Xiaomi launched its flagship Mi 4 smartphone at a glitzy event in Beijing, where the Chinese budget handset maker's chief executive sought to challenge larger U.S. rival Apple Inc.
The Mi 4 comes as budget handset makers in China are competing more aggressively on price and generous features, with even high-end manufacturers feeling the pressure.
South Korea's Samsung Electronics Ltd said this month that its disappointing smartphone shipments were due to poor sales in China, which had 1.27 billion mobile subscribers in June.
Dressed in a black T-shirt and blue jeans, Xiaomi CEO Lei Jun took aim repeatedly at iPhone maker Apple during the presentation on Tuesday, comparing the design and manufacturing process of his new 4G handset to the U.S. firm's more expensive offerings.
"Our product really is better than the iPhone," said Lei.
"Our white version is also better than their white version," he joked. "Even our white color is whiter!"
Apple, which was due to announce second-quarter earnings later on Tuesday, was not immediately available to comment.
The forthright Jun spent nearly an hour on stage describing the Mi 4 phone's construction - particularly its beveled metal rim whose similarity with Apple's phones drew murmurs of "iPhone" from the journalists at the event.
The Mi 4, which goes on sale July 29 for 1999 yuan ($320), has a 5 inch, 1080p screen and a Qualcomm Inc Snapdragon 801 2.5 Ghz processor.
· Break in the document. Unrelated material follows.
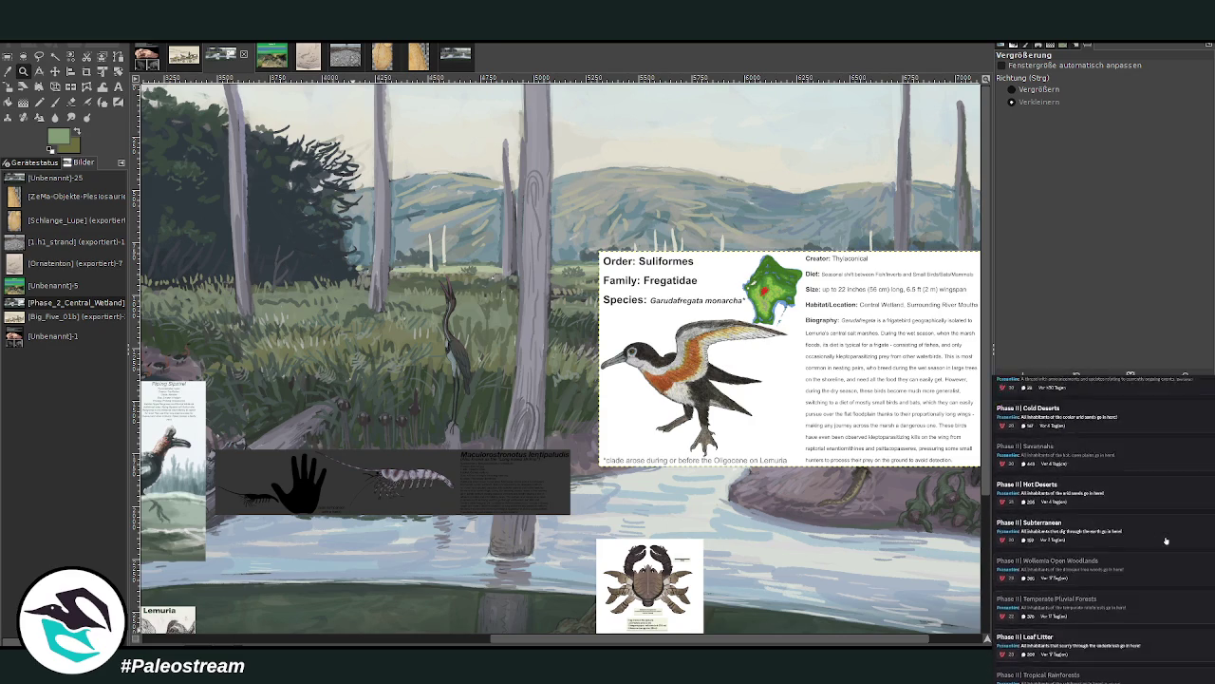
pyautogui.scroll(-3, 1166, 540)
pyautogui.scroll(-4, 1165, 539)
An equivalent iPhone 5s costs $650.
Analyst Neil Shah at technology consultant Counterpoint said that while Xiaomi was gaining swiftly in emerging markets, it did not pose a real threat to Apple just yet.
"Right now it's more a big talk rather than real threat to Apple," said Shah.
"In emerging markets they are growing in leap and bounds, attracting buyers who aspire to Apple but they can't afford to buy Apple.
"But if tomorrow Xiaomi raise their price to Apple levels, they won't sell. They're trying to build that brand equity by comparing themselves to Apple."
Founded in 2010 by Lei and seven others, Xiaomi seeks to cut costs by eschewing brick-and-mortar stores in favor of web-based distribution and word-of-mouth marketing.
Xiaomi became the world's sixth-largest smartphone vendor in the first quarter of 2014, according to data firm Canalys, after repeatedly doubling its sales. The company was valued at $10 billion last year, drawing industry speculation that the fast-rising company could threaten Apple and Samsung, which dominate the premium market.